E-Commerce Customer Churn Prediction and Key Determinant Investigation Based on Machine Learning Algorithms
DOI:
https://doi.org/10.61173/caqwqt36Keywords:
Customer churn prediction, XGBoost, E-commerce, Class imbalance, Feature importanceAbstract
In response to the challenges of high dimensionality, class imbalance, and a large number of missing values in e-commerce customer data, this paper aims to construct a high-precision and interpretable customer churn prediction model to enhance the customer retention capabilities of e-commerce enterprises. This study is based on the XGBoost algorithm, using median imputation to handle missing values, applying oversampling techniques to alleviate class imbalance, and combining multi-dimensional feature selection to enhance model interpretability. By comparing the performance of three models - logistic regression, decision tree and XGBoost - it was found that XGBoost significantly outperformed the other models even without tuning.

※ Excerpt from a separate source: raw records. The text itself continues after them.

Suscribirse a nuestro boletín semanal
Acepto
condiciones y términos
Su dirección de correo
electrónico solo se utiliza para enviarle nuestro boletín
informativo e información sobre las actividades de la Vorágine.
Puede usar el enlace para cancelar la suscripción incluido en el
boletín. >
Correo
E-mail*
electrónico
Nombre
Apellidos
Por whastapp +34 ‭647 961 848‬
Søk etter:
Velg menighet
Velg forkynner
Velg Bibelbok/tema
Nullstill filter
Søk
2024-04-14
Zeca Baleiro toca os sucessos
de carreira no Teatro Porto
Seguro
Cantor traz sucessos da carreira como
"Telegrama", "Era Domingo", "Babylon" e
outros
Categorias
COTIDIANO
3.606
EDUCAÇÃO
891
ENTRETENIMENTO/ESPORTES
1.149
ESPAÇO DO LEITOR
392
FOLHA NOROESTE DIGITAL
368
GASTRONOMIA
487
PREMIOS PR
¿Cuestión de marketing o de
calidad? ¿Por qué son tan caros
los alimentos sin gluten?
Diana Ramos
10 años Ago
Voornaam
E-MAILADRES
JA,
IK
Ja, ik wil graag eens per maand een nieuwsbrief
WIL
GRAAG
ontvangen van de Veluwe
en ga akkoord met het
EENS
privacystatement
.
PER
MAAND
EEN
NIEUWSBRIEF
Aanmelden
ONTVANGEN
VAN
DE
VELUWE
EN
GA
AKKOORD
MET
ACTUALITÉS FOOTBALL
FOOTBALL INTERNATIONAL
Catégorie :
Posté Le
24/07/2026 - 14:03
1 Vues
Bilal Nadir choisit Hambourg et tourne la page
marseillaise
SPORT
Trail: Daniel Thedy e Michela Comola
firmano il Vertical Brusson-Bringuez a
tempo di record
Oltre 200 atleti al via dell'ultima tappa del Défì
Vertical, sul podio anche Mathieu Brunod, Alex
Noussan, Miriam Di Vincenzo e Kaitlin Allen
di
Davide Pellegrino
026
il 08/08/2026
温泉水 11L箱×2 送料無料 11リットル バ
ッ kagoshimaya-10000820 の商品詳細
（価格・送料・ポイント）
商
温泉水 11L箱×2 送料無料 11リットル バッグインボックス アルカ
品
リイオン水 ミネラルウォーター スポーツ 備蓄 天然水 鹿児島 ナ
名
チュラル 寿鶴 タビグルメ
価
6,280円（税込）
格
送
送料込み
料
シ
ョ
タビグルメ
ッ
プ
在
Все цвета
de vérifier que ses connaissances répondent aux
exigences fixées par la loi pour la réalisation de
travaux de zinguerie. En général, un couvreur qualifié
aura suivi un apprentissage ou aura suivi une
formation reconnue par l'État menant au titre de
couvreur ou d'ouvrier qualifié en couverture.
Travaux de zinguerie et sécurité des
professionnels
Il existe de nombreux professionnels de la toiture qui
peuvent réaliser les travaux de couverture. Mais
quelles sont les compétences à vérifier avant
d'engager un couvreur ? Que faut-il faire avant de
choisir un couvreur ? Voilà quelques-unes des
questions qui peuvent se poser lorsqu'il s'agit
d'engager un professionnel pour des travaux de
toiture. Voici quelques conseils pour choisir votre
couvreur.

Further, after hyperparameter optimization, the model achieved an accuracy of 98.49% and an Area Under Curve (AUC) value of 0.99 on the test set, demonstrating excellent generalization ability. Feature importance analysis indicated that “customer tenure” and “whether to complain” were the core factors influencing churn. This study provides a robust and interpretable solution for e-commerce customer churn warning, with strong practical application value.